[Stored entries]
↓

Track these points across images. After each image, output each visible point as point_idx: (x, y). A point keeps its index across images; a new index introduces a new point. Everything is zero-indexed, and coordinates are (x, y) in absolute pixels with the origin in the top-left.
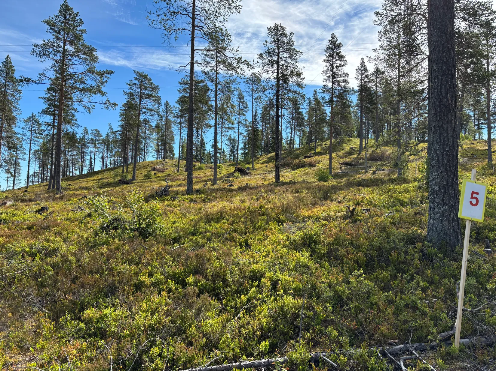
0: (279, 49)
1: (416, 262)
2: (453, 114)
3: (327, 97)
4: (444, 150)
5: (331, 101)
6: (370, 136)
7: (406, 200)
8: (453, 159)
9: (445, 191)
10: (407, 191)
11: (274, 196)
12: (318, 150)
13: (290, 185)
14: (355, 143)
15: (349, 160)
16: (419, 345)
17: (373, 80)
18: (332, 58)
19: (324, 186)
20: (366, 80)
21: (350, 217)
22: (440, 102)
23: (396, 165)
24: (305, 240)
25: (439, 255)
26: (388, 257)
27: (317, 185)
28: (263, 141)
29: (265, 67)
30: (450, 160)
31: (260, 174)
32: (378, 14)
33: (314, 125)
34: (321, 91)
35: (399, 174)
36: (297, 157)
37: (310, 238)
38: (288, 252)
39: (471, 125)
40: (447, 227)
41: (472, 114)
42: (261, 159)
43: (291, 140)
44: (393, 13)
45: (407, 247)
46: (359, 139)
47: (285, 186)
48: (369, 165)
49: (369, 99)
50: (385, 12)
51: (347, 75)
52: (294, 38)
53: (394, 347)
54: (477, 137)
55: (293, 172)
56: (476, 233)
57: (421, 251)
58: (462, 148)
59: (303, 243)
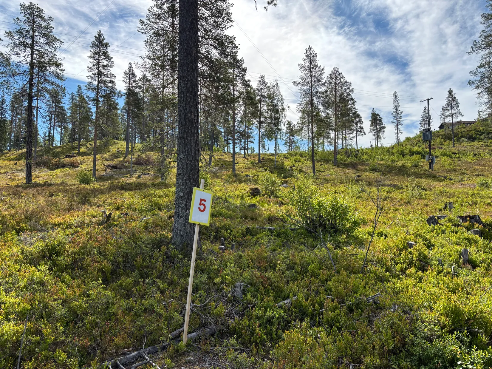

↑

THE TASK -
Reproduce the listing from its beginning through the line that contains "13: (290, 185)", substituting "upper-left" for "top-left" and leaving everything else unchanged. Leave the pictures out of your answer.

SOLUTION TO THE EXERCISE -
Track these points across images. After each image, output each visible point as point_idx: (x, y). A point keeps its index across images; a new index introduces a new point. Everything is zero-indexed, and coordinates are (x, y) in absolute pixels with the origin in the upper-left.
0: (279, 49)
1: (416, 262)
2: (453, 114)
3: (327, 97)
4: (444, 150)
5: (331, 101)
6: (370, 136)
7: (406, 200)
8: (453, 159)
9: (445, 191)
10: (407, 191)
11: (274, 196)
12: (318, 150)
13: (290, 185)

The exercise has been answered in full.